━━━ Data supplied

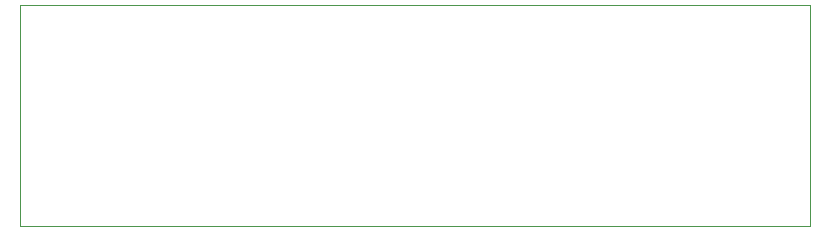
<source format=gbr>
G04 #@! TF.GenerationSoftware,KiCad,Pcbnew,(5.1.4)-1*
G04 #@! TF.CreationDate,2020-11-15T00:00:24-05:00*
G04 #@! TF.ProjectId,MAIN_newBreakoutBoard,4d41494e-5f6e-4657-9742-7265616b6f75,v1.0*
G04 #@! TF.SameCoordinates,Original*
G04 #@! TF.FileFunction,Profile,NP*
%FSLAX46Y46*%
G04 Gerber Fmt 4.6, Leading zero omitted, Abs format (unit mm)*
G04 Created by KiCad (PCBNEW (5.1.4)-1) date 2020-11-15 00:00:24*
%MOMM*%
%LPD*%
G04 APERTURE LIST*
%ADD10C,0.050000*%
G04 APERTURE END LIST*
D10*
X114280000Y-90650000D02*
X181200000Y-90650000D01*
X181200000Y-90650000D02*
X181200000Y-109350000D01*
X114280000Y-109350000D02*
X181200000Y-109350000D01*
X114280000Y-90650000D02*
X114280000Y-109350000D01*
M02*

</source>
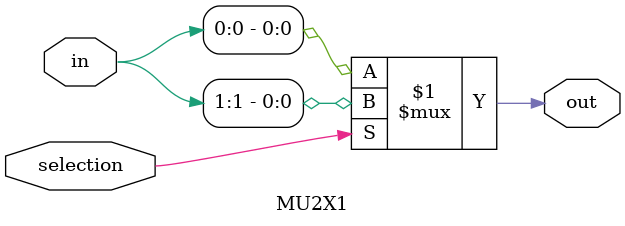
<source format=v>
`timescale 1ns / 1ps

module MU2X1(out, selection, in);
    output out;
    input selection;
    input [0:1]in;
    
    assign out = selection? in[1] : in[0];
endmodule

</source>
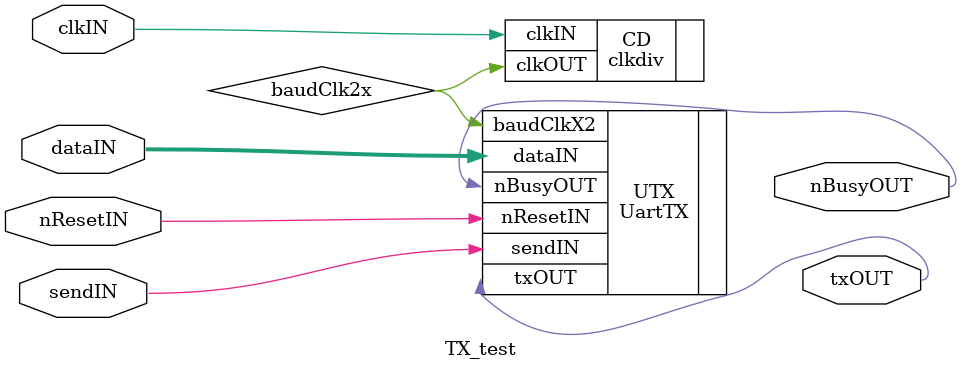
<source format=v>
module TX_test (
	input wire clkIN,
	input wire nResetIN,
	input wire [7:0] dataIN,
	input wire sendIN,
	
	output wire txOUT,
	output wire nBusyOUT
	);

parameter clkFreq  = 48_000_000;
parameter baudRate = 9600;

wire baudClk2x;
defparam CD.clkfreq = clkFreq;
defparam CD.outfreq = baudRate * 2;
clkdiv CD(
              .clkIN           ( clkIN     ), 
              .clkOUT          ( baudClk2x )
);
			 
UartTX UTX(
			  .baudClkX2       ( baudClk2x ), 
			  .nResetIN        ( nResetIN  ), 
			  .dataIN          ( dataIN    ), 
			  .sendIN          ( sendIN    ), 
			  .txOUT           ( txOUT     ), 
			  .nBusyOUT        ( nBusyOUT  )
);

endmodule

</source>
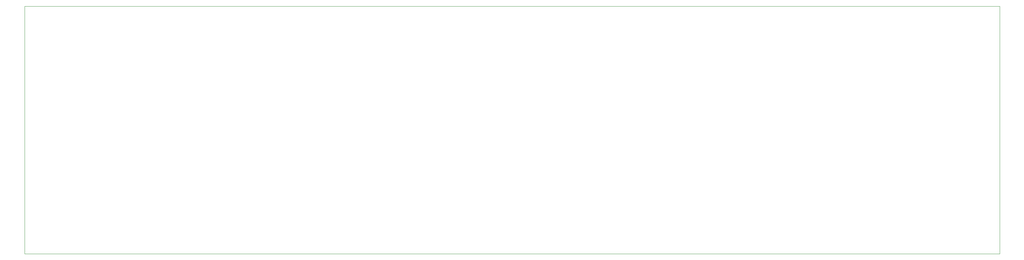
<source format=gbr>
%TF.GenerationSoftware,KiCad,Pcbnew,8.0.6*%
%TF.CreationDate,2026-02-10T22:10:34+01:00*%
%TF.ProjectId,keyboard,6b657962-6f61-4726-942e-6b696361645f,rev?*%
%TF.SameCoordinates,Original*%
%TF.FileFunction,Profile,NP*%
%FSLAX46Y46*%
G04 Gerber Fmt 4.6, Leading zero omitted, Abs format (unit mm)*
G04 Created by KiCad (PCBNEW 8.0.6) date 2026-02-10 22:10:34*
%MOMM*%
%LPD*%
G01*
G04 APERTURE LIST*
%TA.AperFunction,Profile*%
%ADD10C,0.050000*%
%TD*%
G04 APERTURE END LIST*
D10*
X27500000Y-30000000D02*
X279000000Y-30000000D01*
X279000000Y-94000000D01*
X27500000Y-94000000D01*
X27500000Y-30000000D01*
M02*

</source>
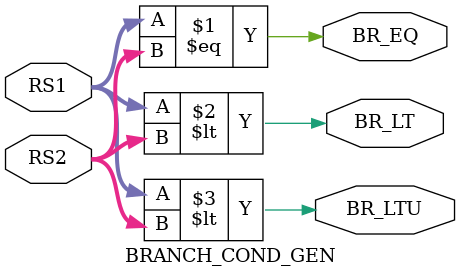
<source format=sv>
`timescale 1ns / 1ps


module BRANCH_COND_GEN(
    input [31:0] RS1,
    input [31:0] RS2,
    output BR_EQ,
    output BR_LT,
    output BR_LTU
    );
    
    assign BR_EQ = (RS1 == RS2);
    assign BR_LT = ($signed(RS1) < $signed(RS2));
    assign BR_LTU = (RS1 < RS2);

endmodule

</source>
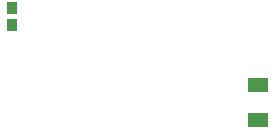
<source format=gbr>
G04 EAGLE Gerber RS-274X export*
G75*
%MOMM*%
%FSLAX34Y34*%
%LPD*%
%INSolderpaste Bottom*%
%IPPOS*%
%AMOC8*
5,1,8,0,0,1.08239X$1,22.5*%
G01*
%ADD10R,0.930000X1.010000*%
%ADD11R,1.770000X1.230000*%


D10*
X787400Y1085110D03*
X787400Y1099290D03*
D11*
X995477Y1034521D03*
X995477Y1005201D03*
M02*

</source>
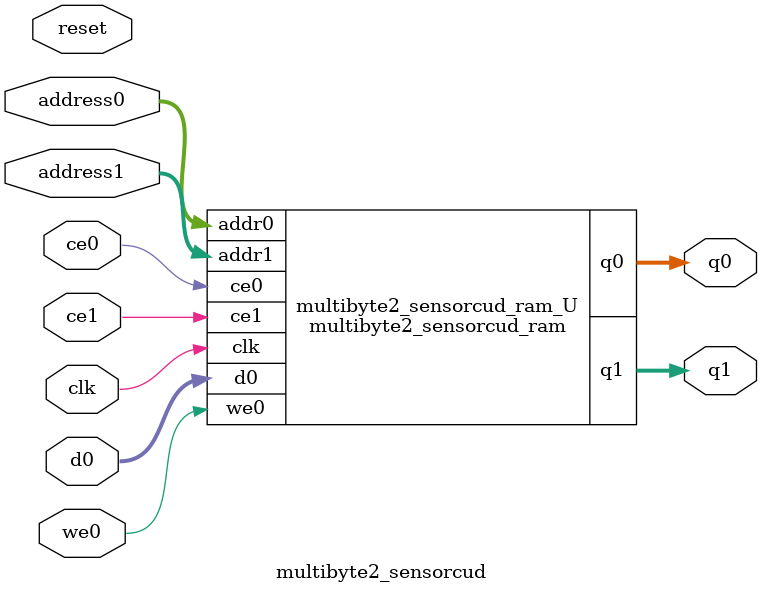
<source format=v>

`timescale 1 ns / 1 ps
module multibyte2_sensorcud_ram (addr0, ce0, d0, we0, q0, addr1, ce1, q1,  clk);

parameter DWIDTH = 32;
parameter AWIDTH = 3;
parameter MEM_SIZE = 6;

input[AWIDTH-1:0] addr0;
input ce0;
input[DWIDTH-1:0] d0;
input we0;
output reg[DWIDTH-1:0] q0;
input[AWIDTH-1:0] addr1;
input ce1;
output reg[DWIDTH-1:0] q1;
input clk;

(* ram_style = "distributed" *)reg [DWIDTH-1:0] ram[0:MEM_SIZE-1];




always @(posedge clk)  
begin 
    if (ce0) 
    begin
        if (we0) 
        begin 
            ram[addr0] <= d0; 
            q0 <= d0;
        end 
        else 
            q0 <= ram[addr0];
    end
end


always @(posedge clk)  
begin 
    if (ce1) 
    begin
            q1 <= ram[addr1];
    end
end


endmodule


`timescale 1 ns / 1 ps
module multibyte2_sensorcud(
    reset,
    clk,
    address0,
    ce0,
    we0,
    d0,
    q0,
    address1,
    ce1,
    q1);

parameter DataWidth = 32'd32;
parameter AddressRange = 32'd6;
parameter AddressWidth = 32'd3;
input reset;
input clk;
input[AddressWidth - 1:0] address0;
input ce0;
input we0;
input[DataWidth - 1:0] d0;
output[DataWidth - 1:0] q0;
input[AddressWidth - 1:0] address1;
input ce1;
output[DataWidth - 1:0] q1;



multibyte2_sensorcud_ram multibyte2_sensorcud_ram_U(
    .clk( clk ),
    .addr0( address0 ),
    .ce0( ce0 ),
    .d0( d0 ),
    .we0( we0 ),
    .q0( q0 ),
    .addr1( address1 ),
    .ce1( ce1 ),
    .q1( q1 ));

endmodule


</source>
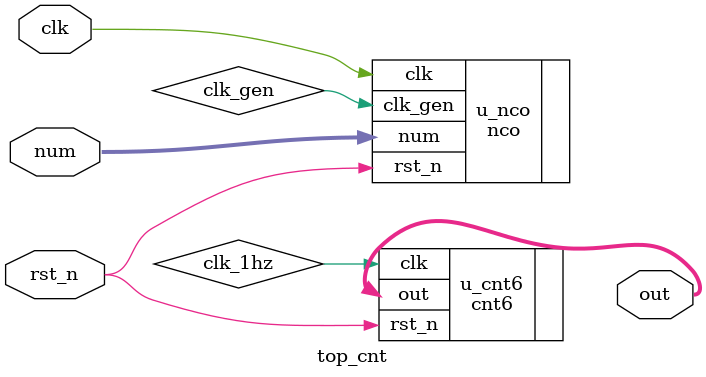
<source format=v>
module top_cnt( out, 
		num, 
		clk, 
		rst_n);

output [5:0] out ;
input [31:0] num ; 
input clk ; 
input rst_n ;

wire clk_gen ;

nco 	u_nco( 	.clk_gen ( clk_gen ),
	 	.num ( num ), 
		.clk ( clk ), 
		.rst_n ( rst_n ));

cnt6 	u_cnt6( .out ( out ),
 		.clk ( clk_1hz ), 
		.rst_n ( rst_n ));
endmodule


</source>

━━━━━━

Pictures aside, reproduce all of the data exactly.

<source format=gbr>
G04 #@! TF.GenerationSoftware,KiCad,Pcbnew,(5.1.4)-1*
G04 #@! TF.CreationDate,2020-11-15T00:00:24-05:00*
G04 #@! TF.ProjectId,MAIN_newBreakoutBoard,4d41494e-5f6e-4657-9742-7265616b6f75,v1.0*
G04 #@! TF.SameCoordinates,Original*
G04 #@! TF.FileFunction,Profile,NP*
%FSLAX46Y46*%
G04 Gerber Fmt 4.6, Leading zero omitted, Abs format (unit mm)*
G04 Created by KiCad (PCBNEW (5.1.4)-1) date 2020-11-15 00:00:24*
%MOMM*%
%LPD*%
G04 APERTURE LIST*
%ADD10C,0.050000*%
G04 APERTURE END LIST*
D10*
X114280000Y-90650000D02*
X181200000Y-90650000D01*
X181200000Y-90650000D02*
X181200000Y-109350000D01*
X114280000Y-109350000D02*
X181200000Y-109350000D01*
X114280000Y-90650000D02*
X114280000Y-109350000D01*
M02*

</source>
<source format=v>
`timescale 1ns / 1ps

module MU2X1(out, selection, in);
    output out;
    input selection;
    input [0:1]in;
    
    assign out = selection? in[1] : in[0];
endmodule

</source>
<source format=v>
module TX_test (
	input wire clkIN,
	input wire nResetIN,
	input wire [7:0] dataIN,
	input wire sendIN,
	
	output wire txOUT,
	output wire nBusyOUT
	);

parameter clkFreq  = 48_000_000;
parameter baudRate = 9600;

wire baudClk2x;
defparam CD.clkfreq = clkFreq;
defparam CD.outfreq = baudRate * 2;
clkdiv CD(
              .clkIN           ( clkIN     ), 
              .clkOUT          ( baudClk2x )
);
			 
UartTX UTX(
			  .baudClkX2       ( baudClk2x ), 
			  .nResetIN        ( nResetIN  ), 
			  .dataIN          ( dataIN    ), 
			  .sendIN          ( sendIN    ), 
			  .txOUT           ( txOUT     ), 
			  .nBusyOUT        ( nBusyOUT  )
);

endmodule

</source>
<source format=gbr>
%TF.GenerationSoftware,KiCad,Pcbnew,8.0.6*%
%TF.CreationDate,2026-02-10T22:10:34+01:00*%
%TF.ProjectId,keyboard,6b657962-6f61-4726-942e-6b696361645f,rev?*%
%TF.SameCoordinates,Original*%
%TF.FileFunction,Profile,NP*%
%FSLAX46Y46*%
G04 Gerber Fmt 4.6, Leading zero omitted, Abs format (unit mm)*
G04 Created by KiCad (PCBNEW 8.0.6) date 2026-02-10 22:10:34*
%MOMM*%
%LPD*%
G01*
G04 APERTURE LIST*
%TA.AperFunction,Profile*%
%ADD10C,0.050000*%
%TD*%
G04 APERTURE END LIST*
D10*
X27500000Y-30000000D02*
X279000000Y-30000000D01*
X279000000Y-94000000D01*
X27500000Y-94000000D01*
X27500000Y-30000000D01*
M02*

</source>
<source format=sv>
`timescale 1ns / 1ps


module BRANCH_COND_GEN(
    input [31:0] RS1,
    input [31:0] RS2,
    output BR_EQ,
    output BR_LT,
    output BR_LTU
    );
    
    assign BR_EQ = (RS1 == RS2);
    assign BR_LT = ($signed(RS1) < $signed(RS2));
    assign BR_LTU = (RS1 < RS2);

endmodule

</source>
<source format=gbr>
G04 EAGLE Gerber RS-274X export*
G75*
%MOMM*%
%FSLAX34Y34*%
%LPD*%
%INSolderpaste Bottom*%
%IPPOS*%
%AMOC8*
5,1,8,0,0,1.08239X$1,22.5*%
G01*
%ADD10R,0.930000X1.010000*%
%ADD11R,1.770000X1.230000*%


D10*
X787400Y1085110D03*
X787400Y1099290D03*
D11*
X995477Y1034521D03*
X995477Y1005201D03*
M02*

</source>
<source format=v>

`timescale 1 ns / 1 ps
module multibyte2_sensorcud_ram (addr0, ce0, d0, we0, q0, addr1, ce1, q1,  clk);

parameter DWIDTH = 32;
parameter AWIDTH = 3;
parameter MEM_SIZE = 6;

input[AWIDTH-1:0] addr0;
input ce0;
input[DWIDTH-1:0] d0;
input we0;
output reg[DWIDTH-1:0] q0;
input[AWIDTH-1:0] addr1;
input ce1;
output reg[DWIDTH-1:0] q1;
input clk;

(* ram_style = "distributed" *)reg [DWIDTH-1:0] ram[0:MEM_SIZE-1];




always @(posedge clk)  
begin 
    if (ce0) 
    begin
        if (we0) 
        begin 
            ram[addr0] <= d0; 
            q0 <= d0;
        end 
        else 
            q0 <= ram[addr0];
    end
end


always @(posedge clk)  
begin 
    if (ce1) 
    begin
            q1 <= ram[addr1];
    end
end


endmodule


`timescale 1 ns / 1 ps
module multibyte2_sensorcud(
    reset,
    clk,
    address0,
    ce0,
    we0,
    d0,
    q0,
    address1,
    ce1,
    q1);

parameter DataWidth = 32'd32;
parameter AddressRange = 32'd6;
parameter AddressWidth = 32'd3;
input reset;
input clk;
input[AddressWidth - 1:0] address0;
input ce0;
input we0;
input[DataWidth - 1:0] d0;
output[DataWidth - 1:0] q0;
input[AddressWidth - 1:0] address1;
input ce1;
output[DataWidth - 1:0] q1;



multibyte2_sensorcud_ram multibyte2_sensorcud_ram_U(
    .clk( clk ),
    .addr0( address0 ),
    .ce0( ce0 ),
    .d0( d0 ),
    .we0( we0 ),
    .q0( q0 ),
    .addr1( address1 ),
    .ce1( ce1 ),
    .q1( q1 ));

endmodule


</source>
<source format=v>
module top_cnt( out, 
		num, 
		clk, 
		rst_n);

output [5:0] out ;
input [31:0] num ; 
input clk ; 
input rst_n ;

wire clk_gen ;

nco 	u_nco( 	.clk_gen ( clk_gen ),
	 	.num ( num ), 
		.clk ( clk ), 
		.rst_n ( rst_n ));

cnt6 	u_cnt6( .out ( out ),
 		.clk ( clk_1hz ), 
		.rst_n ( rst_n ));
endmodule


</source>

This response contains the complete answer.